→ Exercise goal
Exactly reproduce the line that contains "fi (frequency), 76-78: 22 -> 16" and all lines after it in the entries below, through the very last line.

....

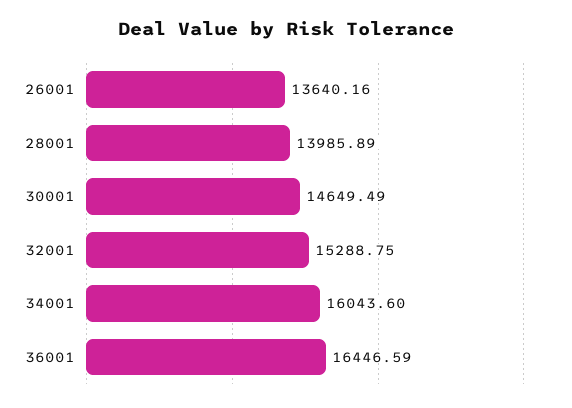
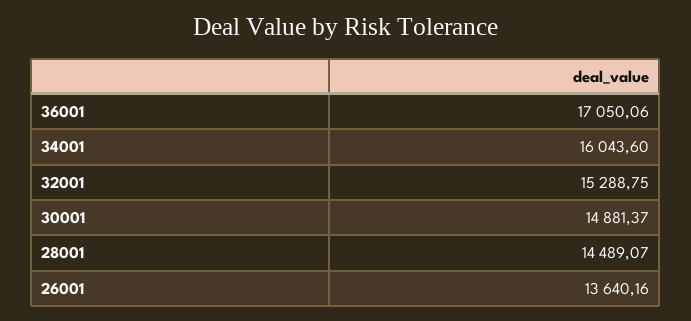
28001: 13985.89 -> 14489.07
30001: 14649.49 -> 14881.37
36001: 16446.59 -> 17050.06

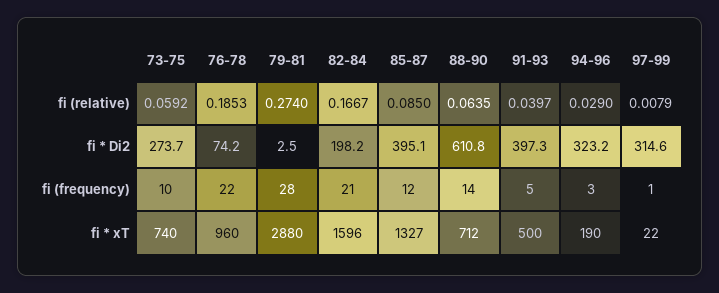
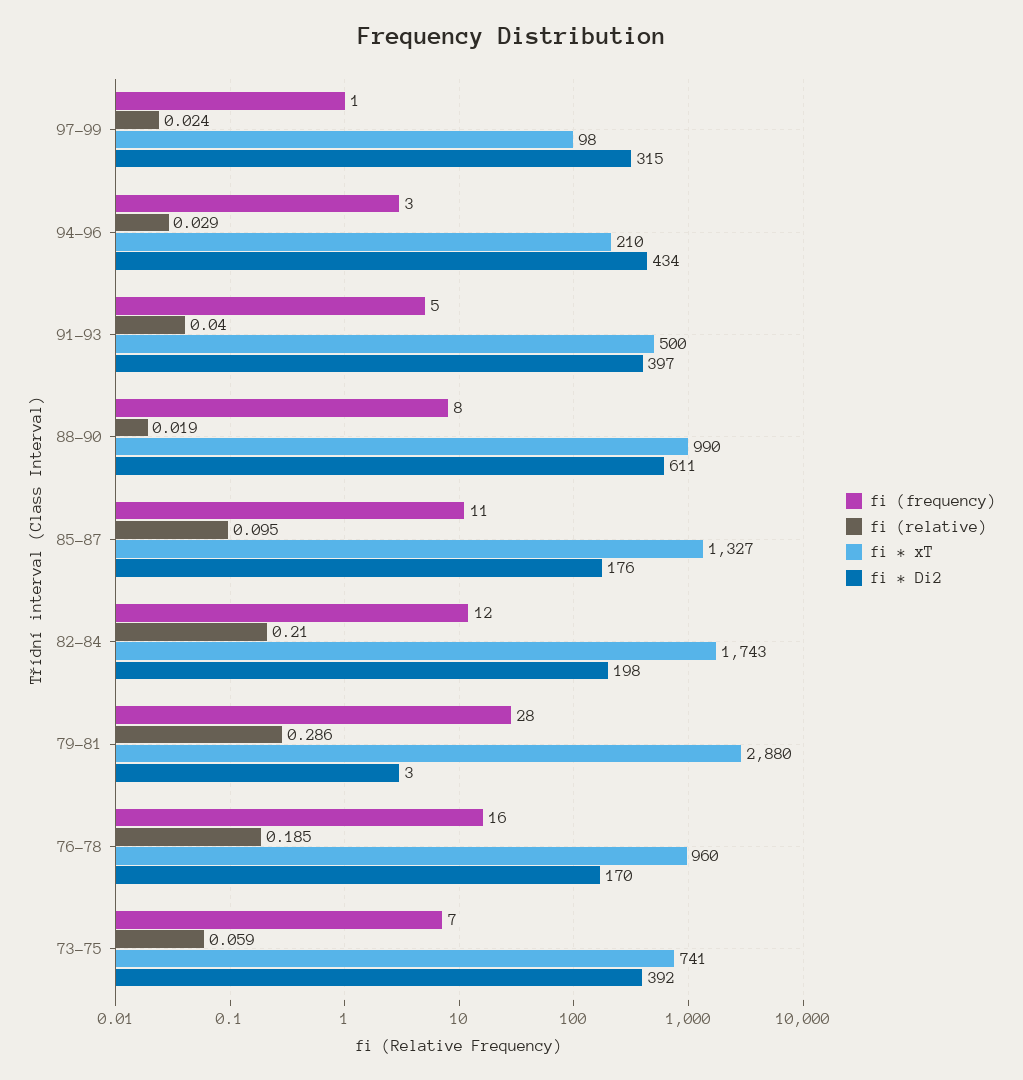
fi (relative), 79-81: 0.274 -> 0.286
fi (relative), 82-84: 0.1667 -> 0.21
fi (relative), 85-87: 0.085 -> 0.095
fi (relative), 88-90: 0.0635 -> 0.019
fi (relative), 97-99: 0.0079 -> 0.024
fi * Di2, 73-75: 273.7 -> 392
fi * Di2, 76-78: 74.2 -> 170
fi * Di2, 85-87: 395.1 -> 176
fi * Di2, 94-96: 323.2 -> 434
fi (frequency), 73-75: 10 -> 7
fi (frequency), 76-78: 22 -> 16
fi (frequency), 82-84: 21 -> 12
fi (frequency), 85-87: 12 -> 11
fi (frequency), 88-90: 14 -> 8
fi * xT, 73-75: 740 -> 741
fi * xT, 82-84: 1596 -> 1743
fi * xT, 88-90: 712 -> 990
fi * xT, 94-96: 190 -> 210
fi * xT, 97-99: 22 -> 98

....

→ Finished task
fi (frequency), 76-78: 22 -> 16
fi (frequency), 82-84: 21 -> 12
fi (frequency), 85-87: 12 -> 11
fi (frequency), 88-90: 14 -> 8
fi * xT, 73-75: 740 -> 741
fi * xT, 82-84: 1596 -> 1743
fi * xT, 88-90: 712 -> 990
fi * xT, 94-96: 190 -> 210
fi * xT, 97-99: 22 -> 98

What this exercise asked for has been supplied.